Reading text
0:56:22 > 0:56:27# Tell me a story about how you adore me

0:56:27 > 0:56:31# Live in the shadow See through the shadow

0:56:31 > 0:56:36# Live through the shadow Tear at the shadow

0:56:36 > 0:56:39# Hate in the shadow

0:56:39 > 0:56:45# And love in your shadowy life

0:56:45 > 0:56:50# Have you seen your lover, baby, standing in the shadow?

0:56:50 > 0:56:55# Has he had another baby, standing in the shadow?

0:56:55 > 0:56:58# Baby, where have you been all your life?

0:56:59 > 0:57:03# Talking about all the people

0:57:03 > 0:57:09# Who would try anything twice

0:57:11 > 0:57:16# Have you seen your mother, baby, standing in the shadow?

0:57:16 > 0:57:21# Have you had another baby, standing in the shadow?

0:57:21 > 0:57:25# You take your choice at this time

0:57:25 > 0:57:29# The brave old world or a slide

0:57:29 > 0:57:36# To the depths of decline. #

0:57:43 > 0:57:48In late 1966, British pop was juddering to a halt.

0:57:48 > 0:57:51After their bitter experiences in America and the Far East in

0:57:51 > 0:57:54late summer, The Beatles would never tour again.

Provided data
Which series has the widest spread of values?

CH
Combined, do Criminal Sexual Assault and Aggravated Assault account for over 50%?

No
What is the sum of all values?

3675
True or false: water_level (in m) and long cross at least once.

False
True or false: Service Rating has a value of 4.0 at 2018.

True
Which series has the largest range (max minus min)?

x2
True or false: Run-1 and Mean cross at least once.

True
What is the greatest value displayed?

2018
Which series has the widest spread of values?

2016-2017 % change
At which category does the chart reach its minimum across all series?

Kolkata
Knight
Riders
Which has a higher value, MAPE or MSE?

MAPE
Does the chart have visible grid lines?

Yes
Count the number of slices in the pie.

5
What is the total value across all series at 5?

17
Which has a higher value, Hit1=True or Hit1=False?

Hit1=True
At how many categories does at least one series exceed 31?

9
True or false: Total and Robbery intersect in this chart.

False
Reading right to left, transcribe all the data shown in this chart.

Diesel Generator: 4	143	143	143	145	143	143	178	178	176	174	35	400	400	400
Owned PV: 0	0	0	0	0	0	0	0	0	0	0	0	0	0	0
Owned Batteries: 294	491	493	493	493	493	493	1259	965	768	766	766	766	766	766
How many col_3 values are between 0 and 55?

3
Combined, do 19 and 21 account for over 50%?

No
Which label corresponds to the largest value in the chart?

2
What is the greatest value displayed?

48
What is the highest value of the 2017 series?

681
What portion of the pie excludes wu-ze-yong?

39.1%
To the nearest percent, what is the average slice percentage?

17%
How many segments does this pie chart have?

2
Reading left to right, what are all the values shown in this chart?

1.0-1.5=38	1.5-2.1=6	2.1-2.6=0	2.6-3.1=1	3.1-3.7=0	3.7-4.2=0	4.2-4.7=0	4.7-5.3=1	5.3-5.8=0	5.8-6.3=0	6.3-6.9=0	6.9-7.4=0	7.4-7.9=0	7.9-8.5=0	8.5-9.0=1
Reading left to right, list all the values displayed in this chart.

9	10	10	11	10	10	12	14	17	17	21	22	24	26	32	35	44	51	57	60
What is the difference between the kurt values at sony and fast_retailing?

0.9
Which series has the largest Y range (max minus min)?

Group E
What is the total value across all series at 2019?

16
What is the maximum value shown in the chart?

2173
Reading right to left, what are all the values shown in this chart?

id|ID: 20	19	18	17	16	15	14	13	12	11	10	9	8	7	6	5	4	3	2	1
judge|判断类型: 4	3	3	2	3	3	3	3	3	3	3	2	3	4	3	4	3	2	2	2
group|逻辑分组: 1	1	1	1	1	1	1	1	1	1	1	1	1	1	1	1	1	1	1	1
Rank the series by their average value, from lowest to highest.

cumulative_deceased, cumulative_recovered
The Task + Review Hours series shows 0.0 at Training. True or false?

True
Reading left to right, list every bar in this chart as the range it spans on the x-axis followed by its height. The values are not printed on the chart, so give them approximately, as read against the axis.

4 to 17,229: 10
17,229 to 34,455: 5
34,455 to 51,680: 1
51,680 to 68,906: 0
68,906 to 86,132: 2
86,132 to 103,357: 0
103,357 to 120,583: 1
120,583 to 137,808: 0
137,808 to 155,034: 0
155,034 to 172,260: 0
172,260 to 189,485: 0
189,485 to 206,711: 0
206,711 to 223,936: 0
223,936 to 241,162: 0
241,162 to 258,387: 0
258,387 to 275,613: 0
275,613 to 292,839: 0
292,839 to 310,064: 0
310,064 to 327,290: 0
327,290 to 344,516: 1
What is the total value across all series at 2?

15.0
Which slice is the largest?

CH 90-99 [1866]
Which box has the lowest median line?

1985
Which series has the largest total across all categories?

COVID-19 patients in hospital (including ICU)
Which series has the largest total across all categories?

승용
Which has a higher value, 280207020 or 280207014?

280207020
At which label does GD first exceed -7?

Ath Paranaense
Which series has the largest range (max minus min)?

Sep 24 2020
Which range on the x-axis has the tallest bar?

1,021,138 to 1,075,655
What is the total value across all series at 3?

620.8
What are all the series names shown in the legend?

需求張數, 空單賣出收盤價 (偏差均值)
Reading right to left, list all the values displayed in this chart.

Activity 1
Translate this sentence from the subtitle transcript into French: "In late 1966, British pop was juddering to a halt."
Activity 2
In the subtitle transcript, what would The Beatles never do again after their experiences in America and the Far East?

Written solution 1
Fin 1966, la pop britannique s'immobilisait par à-coups.

Written solution 2
Tour.